O Estatuto da Criança e do Adolescente (ECA), Lei nº 8.069/90, em seu artigo 5º, estabelece que “Nenhuma criança ou adolescente será objeto de qualquer forma de negligência, discriminação, exploração, violência, crueldade e opressão, punido na forma da lei qualquer atentado, por ação ou omissão, aos seus direitos fundamentais.”

Além disso, a Lei Menino Bernardo (Lei nº 13.010/2014), que alterou o ECA, proíbe expressamente o uso de castigos físicos ou tratamento cruel ou degradante contra crianças e adolescentes. O artigo 18-A do ECA, alterado por essa lei, define castigo físico como “ação de natureza disciplinar ou punitiva aplicada com o uso da força física que resulte em sofrimento físico ou lesão à criança ou ao adolescente”.

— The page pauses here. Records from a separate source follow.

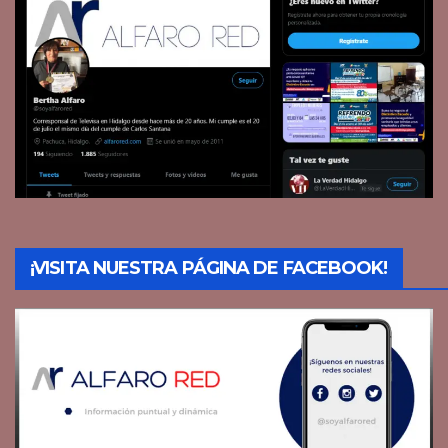
¡VISITA NUESTRA PÁGINA DE FACEBOOK!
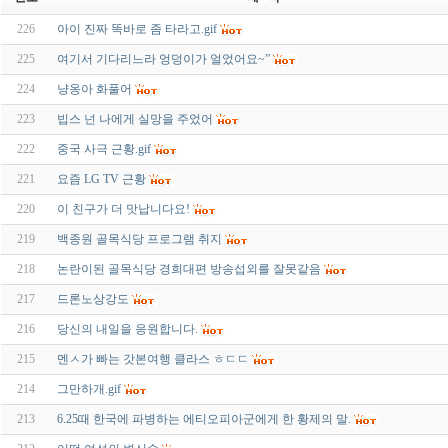
226
아이 진짜 똑바로 좀 타라고.gif
225
여기서 기다리느라 엉덩이가 얼었어요~”
224
냥옹아 화풀어
223
빕스 넌 나에게 실망을 주었어
222
중국 사극 근황.gif
221
요즘 LG TV 근황
220
이 친구가 더 맛납니다요!
219
백종원 골목식당 프로그램 취지
218
논란이된 골목식당 경희대편 방송섭외를 잘못같음
217
드론노상강도
216
당신의 내일을 응원합니다.
215
멘ㅅ가 빠는 갓본여행 클라스 ㅎㄷㄷ
214
그만하개.gif
213
6.25때 한국에 파병하는 에티오피아군에게 한 황제의 말.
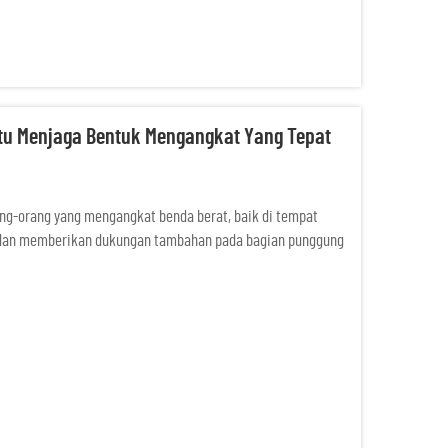
u Menjaga Bentuk Mengangkat Yang Tepat
ng-orang yang mengangkat benda berat, baik di tempat
ng dan memberikan dukungan tambahan pada bagian punggung
ngalami cedera jika bentuk pengangkatan tidak tepat.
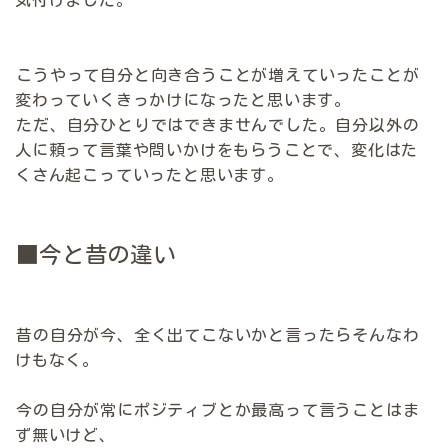
気付けました。
こうやって自分と向き合うことが増えていったことが
変わっていくきっかけになったと思います。
ただ、自分ひとりではできませんでした。自分以外の
人に頼って言葉や問いかけをもらうことで、変化はた
くさん起こっていったと思います。
■今と昔の違い
昔の自分が今、全く出てこないかと言ったらそんなわ
けもなく。
今の自分が常にポジティブとか最高って言うことはま
ず無いけど、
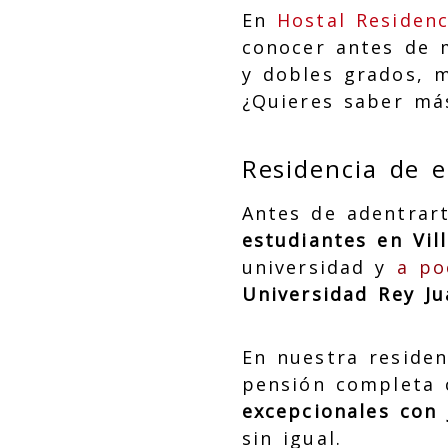
En
Hostal Residenc
conocer antes de 
y dobles grados, 
¿Quieres saber má
Residencia de 
Antes de adentrar
estudiantes en Vil
universidad y
a po
Universidad Rey Ju
En nuestra residen
pensión completa 
excepcionales con 
sin igual.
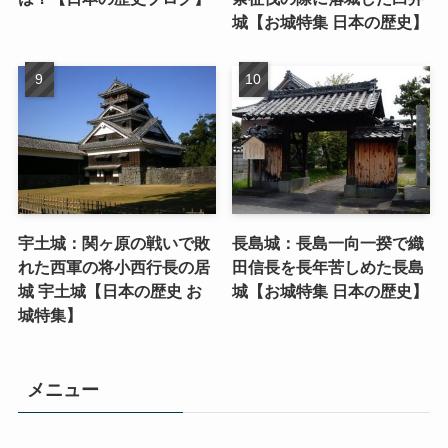
城【お城特集 日本の歴史】
宇土城：関ヶ原の戦いで敗
長島城：長島一向一揆で織
れた西軍の将小西行長の居
田信長を長年苦しめた長島
城 宇土城【日本の歴史 お
城【お城特集 日本の歴史】
城特集】
メニュー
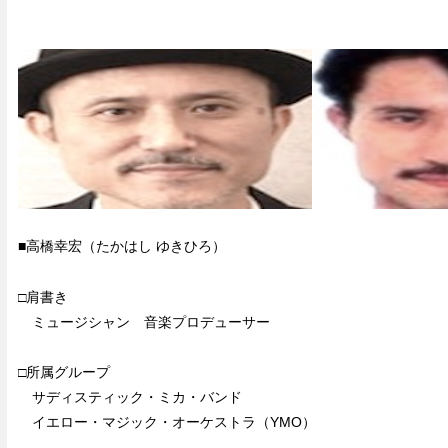
■高橋幸宏（たかはし ゆきひろ）
□肩書き
ミュージシャン 音楽プロデューサー
□所属グループ
サディスティック・ミカ・バンド
イエロー・マジック・オーケストラ（YMO）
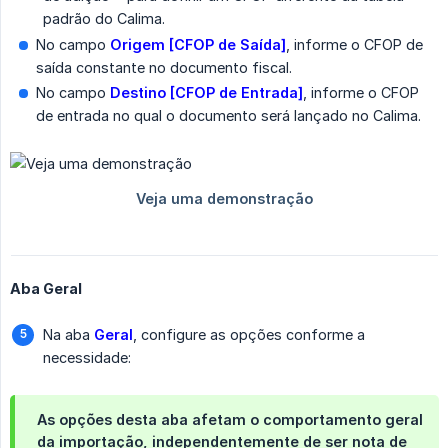
padrão do Calima.
No campo
Origem [CFOP de Saída]
, informe o CFOP de
saída constante no documento fiscal.
No campo
Destino [CFOP de Entrada]
, informe o CFOP
de entrada no qual o documento será lançado no Calima.
Aba Geral
Na aba
Geral
, configure as opções conforme a
necessidade:
As opções desta aba afetam o comportamento geral
da importação, independentemente de ser nota de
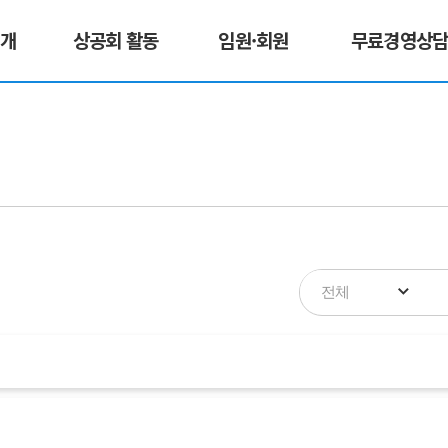
소개
상공회 활동
임원·회원
무료경영상
전체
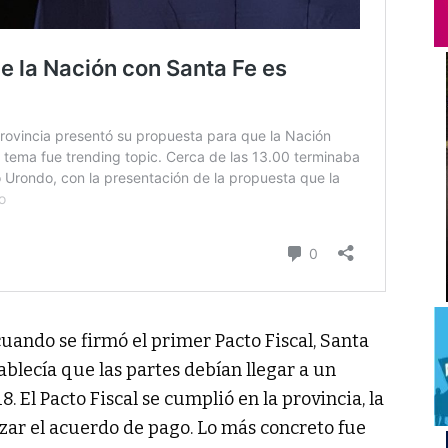
cuando se firmó el primer Pacto Fiscal, Santa
ablecía que las partes debían llegar a un
. El Pacto Fiscal se cumplió en la provincia, la
zar el acuerdo de pago. Lo más concreto fue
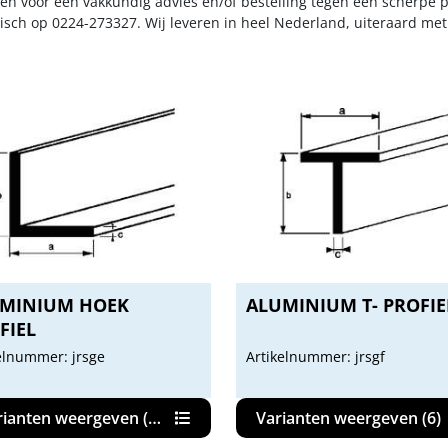
n voor een vakkundig advies en/of bestelling tegen een scherpe pr
nisch op 0224-273327. Wij leveren in heel Nederland, uiteraard me
MINIUM HOEK
ALUMINIUM T- PROFIE
FIEL
elnummer: jrsge
Artikelnummer: jrsgf
rianten weergeven (35)
Varianten weergeven (6)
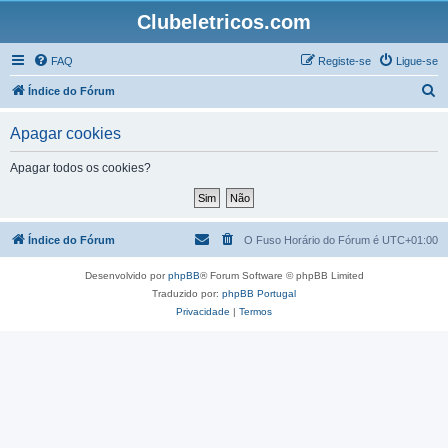
Clubeletricos.com
FAQ
Registe-se
Ligue-se
P
Índice do Fórum
e
Apagar cookies
s
q
Apagar todos os cookies?
u
i
s
Índice do Fórum
O Fuso Horário do Fórum é
UTC+01:00
a
Desenvolvido por
phpBB
® Forum Software © phpBB Limited
r
Traduzido por:
phpBB Portugal
Privacidade
|
Termos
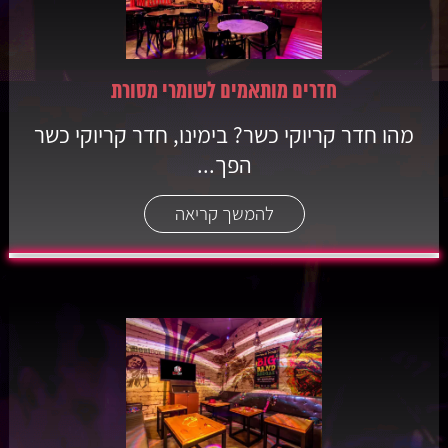
חדרים מותאמים לשומרי מסורת
מהו חדר קריוקי כשר? בימינו, חדר קריוקי כשר
הפך...
להמשך קריאה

A Lei Menino Bernardo também prevê que pais que aplicarem castigos físicos ou tratamento cruel ou degradante deverão ser encaminhados a programas de proteção à família, tratamento psicológico ou psiquiátrico, e cursos ou programas de orientação. Em casos mais graves, as consequências podem incluir a perda da guarda ou até mesmo a responsabilização criminal por lesão corporal ou maus-tratos.

As autoridades competentes devem investigar o caso do vídeo para garantir a segurança da criança e a responsabilização dos agressores, reforçando a importância de métodos educacionais que não envolvam a violência.